Anthropic accused Chinese tech giant Alibaba of orchestrating the largest distillation attack known to date, using tens of thousands of fraudulent accounts to systematically extract features from its AI model, Claude. These accusations were reportedly made directly to U.S. lawmakers and signal a significant increase in tensions over AI intellectual property between U.S. and Chinese tech companies.
The alleged operation involved approximately 25,000 fake accounts and reportedly resulted in approximately 29 million exchanges with Claude over just six weeks. This amount shows just how industrialized these types of AI extraction activities are becoming.
The claim adds Alibaba to the growing list of Chinese AI developers that Anthropic says are targeting its models. We have also reached a point where the global race for AI supremacy is intensifying at a pace that is reshaping both corporate strategy and geopolitics.

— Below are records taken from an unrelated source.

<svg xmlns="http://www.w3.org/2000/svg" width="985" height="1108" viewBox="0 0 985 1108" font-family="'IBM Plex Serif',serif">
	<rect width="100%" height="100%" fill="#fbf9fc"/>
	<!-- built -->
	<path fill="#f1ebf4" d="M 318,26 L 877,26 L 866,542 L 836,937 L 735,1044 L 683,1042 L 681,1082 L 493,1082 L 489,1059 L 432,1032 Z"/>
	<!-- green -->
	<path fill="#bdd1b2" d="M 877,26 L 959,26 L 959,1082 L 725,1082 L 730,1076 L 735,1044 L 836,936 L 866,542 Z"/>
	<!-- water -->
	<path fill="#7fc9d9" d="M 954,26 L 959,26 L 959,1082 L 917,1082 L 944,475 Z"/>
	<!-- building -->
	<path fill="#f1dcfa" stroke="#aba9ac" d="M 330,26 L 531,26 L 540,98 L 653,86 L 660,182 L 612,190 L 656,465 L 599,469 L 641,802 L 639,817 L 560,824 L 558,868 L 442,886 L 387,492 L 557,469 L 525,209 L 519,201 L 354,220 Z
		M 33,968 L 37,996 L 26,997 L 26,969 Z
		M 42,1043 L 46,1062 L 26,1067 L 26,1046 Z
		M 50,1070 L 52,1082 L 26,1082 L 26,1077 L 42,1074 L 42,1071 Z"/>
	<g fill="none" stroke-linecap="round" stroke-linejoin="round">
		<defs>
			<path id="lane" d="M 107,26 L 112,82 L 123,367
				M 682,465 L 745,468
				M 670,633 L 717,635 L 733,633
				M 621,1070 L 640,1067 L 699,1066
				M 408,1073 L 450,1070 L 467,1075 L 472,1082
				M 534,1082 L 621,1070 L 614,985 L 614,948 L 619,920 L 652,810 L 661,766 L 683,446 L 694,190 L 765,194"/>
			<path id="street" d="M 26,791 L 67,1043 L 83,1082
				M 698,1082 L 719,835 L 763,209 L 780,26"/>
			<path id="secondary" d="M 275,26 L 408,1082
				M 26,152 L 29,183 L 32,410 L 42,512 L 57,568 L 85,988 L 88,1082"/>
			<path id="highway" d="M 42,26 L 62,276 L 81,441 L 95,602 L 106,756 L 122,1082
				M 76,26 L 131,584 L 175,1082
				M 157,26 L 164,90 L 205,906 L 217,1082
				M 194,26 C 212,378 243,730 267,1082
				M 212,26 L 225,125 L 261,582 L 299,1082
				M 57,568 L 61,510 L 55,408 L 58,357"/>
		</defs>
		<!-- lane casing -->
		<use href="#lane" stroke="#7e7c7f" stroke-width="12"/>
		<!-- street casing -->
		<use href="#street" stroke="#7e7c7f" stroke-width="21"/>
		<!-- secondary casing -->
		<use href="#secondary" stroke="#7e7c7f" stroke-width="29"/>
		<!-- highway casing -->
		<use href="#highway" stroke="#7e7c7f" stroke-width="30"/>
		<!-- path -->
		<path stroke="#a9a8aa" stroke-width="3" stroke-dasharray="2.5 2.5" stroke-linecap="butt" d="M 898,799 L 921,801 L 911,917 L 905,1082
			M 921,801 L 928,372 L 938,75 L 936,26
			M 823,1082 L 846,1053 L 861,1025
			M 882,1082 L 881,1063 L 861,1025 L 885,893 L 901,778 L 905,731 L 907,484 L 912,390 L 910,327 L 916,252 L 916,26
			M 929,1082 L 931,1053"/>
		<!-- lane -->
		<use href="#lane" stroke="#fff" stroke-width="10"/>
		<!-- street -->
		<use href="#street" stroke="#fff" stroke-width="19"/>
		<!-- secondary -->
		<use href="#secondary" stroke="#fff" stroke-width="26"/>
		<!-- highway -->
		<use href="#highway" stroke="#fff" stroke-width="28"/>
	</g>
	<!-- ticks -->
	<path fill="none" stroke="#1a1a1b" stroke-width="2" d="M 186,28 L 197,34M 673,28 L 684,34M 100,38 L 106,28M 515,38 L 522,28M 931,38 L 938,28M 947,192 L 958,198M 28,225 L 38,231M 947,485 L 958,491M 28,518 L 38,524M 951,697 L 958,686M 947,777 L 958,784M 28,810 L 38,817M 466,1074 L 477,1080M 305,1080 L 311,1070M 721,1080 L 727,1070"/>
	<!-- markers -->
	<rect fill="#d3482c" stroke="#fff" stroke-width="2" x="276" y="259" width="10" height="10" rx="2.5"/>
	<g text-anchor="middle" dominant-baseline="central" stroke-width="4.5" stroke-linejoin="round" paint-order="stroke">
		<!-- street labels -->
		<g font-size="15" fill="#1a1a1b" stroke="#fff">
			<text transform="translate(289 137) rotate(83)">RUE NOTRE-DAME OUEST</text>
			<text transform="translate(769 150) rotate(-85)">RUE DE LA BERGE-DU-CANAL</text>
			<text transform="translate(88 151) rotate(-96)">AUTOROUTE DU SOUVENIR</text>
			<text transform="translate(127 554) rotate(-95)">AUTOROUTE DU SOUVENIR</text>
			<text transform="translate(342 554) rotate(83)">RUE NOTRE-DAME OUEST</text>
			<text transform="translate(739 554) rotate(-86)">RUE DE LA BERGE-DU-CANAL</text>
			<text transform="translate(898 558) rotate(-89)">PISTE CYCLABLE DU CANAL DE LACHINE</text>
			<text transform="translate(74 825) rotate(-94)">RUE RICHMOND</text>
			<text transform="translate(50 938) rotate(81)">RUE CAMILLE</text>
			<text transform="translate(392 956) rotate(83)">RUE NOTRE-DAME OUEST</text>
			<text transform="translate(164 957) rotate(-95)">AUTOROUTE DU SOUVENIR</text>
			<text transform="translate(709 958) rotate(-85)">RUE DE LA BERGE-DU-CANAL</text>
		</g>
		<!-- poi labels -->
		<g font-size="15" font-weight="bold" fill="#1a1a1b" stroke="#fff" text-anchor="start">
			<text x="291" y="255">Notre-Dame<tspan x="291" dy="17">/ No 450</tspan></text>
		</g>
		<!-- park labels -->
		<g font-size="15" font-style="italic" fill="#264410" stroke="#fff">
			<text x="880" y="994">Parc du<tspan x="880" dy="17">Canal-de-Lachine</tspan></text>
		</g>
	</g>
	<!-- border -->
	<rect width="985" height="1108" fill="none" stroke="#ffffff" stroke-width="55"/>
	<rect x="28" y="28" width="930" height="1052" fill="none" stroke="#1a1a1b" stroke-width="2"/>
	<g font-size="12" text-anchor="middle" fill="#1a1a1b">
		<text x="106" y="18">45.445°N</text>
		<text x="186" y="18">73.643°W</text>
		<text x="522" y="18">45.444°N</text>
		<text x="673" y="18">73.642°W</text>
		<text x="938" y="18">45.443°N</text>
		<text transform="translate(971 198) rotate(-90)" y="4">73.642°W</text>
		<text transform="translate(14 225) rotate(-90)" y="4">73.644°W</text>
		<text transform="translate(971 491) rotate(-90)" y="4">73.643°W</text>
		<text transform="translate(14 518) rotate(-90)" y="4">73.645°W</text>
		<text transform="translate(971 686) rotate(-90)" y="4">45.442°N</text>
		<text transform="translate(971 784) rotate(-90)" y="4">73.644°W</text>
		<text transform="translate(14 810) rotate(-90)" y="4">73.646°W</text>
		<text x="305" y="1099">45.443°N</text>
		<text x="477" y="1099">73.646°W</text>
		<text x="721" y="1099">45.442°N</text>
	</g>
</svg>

Inside the Suspected Campaign
According to Anthropic’s explanation to U.S. lawmakers, operators linked to Alibaba and the company’s Qwen AI team generated 28.8 million exchanges with Claude over a period of roughly six weeks, from April 22 to June 5, 2026. The alleged campaign did not target Claude’s source code, model weights, or original training data. Instead, Anthropic claims the fraudulent account repeatedly posed carefully designed questions to Claude and collected responses at scale.
This process is known as distillation, a technique in which companies use the output of larger, more capable AI models to train smaller, cheaper AI models. Smaller models learn to replicate the useful behavior of more powerful systems without requiring the same computing resources.
The targeted area was particularly specific. The alleged campaign focused on software development, multi-step inference, and agent tasks, features that allow AI models to plan and execute complex multi-step tasks rather than simply responding to individual prompts. Anthropic told lawmakers that the campaign could help Chinese AI developers access the capabilities of the Mythos Preview model, which focuses on advanced cybersecurity tasks, including identifying and exploiting complex software vulnerabilities.
Industry under pressure
Francesco Pili, Attorney at Hogan LovellsBlaming, he said, is part of a pattern that extends far beyond humanity.
“This is part of a broader trend of regulatory disputes over whether and under what conditions AI systems can access third-party platforms, services or data,” he said.
“These cases are blurring the lines between traditional platforms and agent AI services. They are also testing the limits of what targeted platforms can legally do in response, including whether and how they can limit access.”
Pili pointed to the dispute between Perplexity and Amazon as another example. He said this raises questions about whether agent AI systems can be held liable for accessing third-party platforms through user accounts without permission.
While distillation is not inherently illegal or unethical, Anthropic argues that collecting another company’s model output on an industrial scale without permission clearly crosses a line. The company has called on U.S. lawmakers to punish companies that engage in such practices.
Anthropic argues that if left unchecked, this practice serves as a “heavy subsidy to geopolitical competitors.” The United States and China are accelerating the race to become the world’s AI superpower. China’s DeepSeek shocked Western observers by performing similarly to leading American models at a fraction of the training cost. Several major U.S. AI companies have since warned against domestic regulation, saying it would give China a strategic advantage.
Anthropic has made similar accusations against Chinese companies before. Earlier this year, the company claimed that DeepSeek, Moonshot AI, and MiniMax collectively generated more than 16 million Claude exchanges across approximately 24,000 accounts. The Alibaba campaign resulted in almost twice as many exchanges over a similar period of time.
What’s next
Anthropic’s decision to bring these accusations directly to U.S. lawmakers rather than take immediate legal action suggests that the company is seeking a policy response as much as a legal one. The scale of the alleged operation makes it difficult to dismiss it as opportunistic or haphazard.
As the legal and regulatory frameworks governing AI access, data use, and model training continue to take shape, cases like these will help define where the boundaries are drawn. For now, Anthropic’s message is clear: Extracting AI capabilities without consent is not a gray area, and the company plans to demonstrate this at the highest levels of government.